Para a polícia, decalques de família usados em automóveis oferecem pouco risco à segurança

Decalques com informações da família não teriam utilidade para criminosos

Cuidado nunca é demais ao colar decalques que transmitam informações pessoais
Cuidado nunca é demais ao colar decalques que transmitam informações pessoais Foto: Lauro Alves

Levantada em um artigo publicado ontem em Zero Hora, a possibilidade de os “adesivos das famílias’’ municiarem criminosos com informações relevantes sobre a rotina de possíveis vítimas é considerada pequena por policiais. Febre no Estado, os decalques de figuras que representam a família dos motoristas tomaram conta das traseiras de automóveis nos últimos meses.

Mas os adesivos trariam informações suficientes para bandidos traçarem o perfil de uma vítima?
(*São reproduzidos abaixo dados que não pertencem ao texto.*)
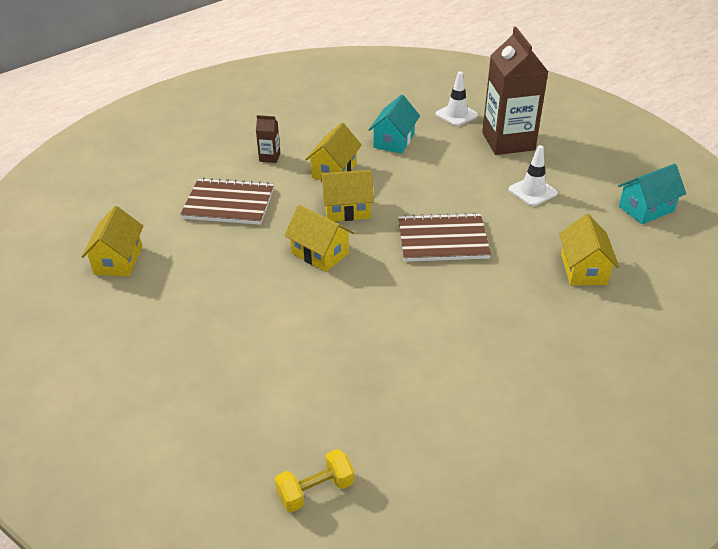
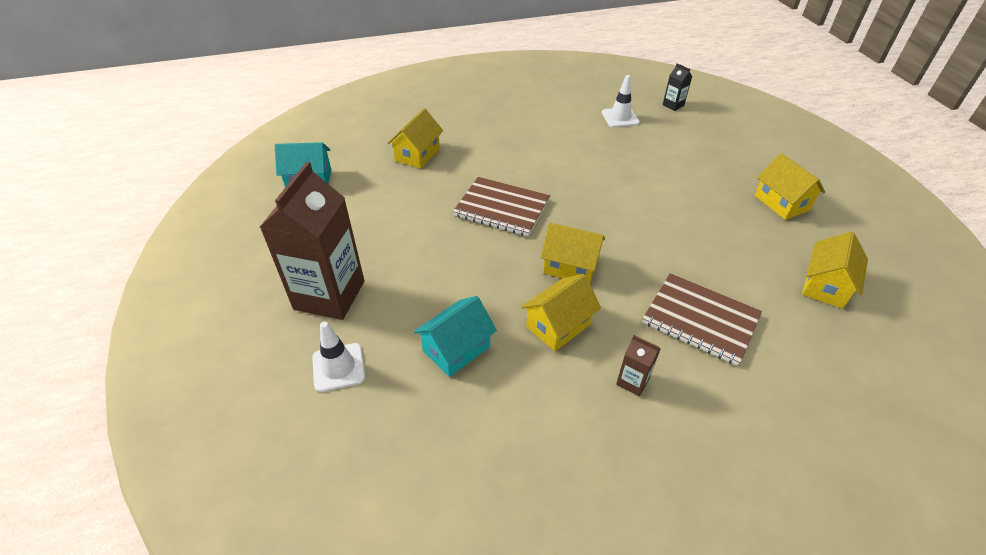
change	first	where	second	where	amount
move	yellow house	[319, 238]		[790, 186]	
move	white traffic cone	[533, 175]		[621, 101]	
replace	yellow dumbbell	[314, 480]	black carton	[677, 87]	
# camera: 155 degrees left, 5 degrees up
No artigo Abaixo o “adesivo da família’’, a advogada e professora do Programa de Pós-graduação em Direito da PUCRS, Denise Pires Fincato, pondera que o proprietário do carro estaria transmitindo informações pessoais que poderiam ser usadas por bandidos na orquestração de roubos e sequestros.

A opinião é vista com cautela por policiais ouvidos por ZH. O diretor do Departamento Estadual de Investigações Criminais (Deic), Ranolfo Vieira Júnior, é enfático:

— Não há registro de que bandidos estejam se guiando por esses adesivos para roubos ou sequestros.

Segundo Ranolfo, criminosos que se dedicam à pratica de sequestros tradicionais escolhem suas vítimas a partir de informações obtidas com pessoas próximas, funcionários e familiares, que conhecem em detalhe a rotina profissional e doméstica. Já os sequestros relampagos são decididos pela observação da vítima na saída ou chegada a bancos ou estabelecimentos comerciais.

O carro da vítima também é usado como um indicativo importante: isso porque veículos mais sofisticados são conduzidos, via de regra, por quem tem conta em banco e dispõe de cartões de crédito na carteira. Para a estratégia dos criminosos, portanto, as informações nos adesivos teriam caráter secundário.

Ranolfo alerta, no entanto, que informações postadas em sites e redes sociais transitam publicamente e, portanto, podem ser usadas por bandidos.

Na avaliação do delegado Juliano Ferreira, da Delegacia de Roubos, o adesivo traz informações genéricas demais para motivar, por si só, sequestros e extorsões. No máximo, tais figuras — do números de familiares ou de cães — poderiam ser somadas a outros dados já reunidos pelo criminoso.

— Mas discrição nunca é demais — ressalva.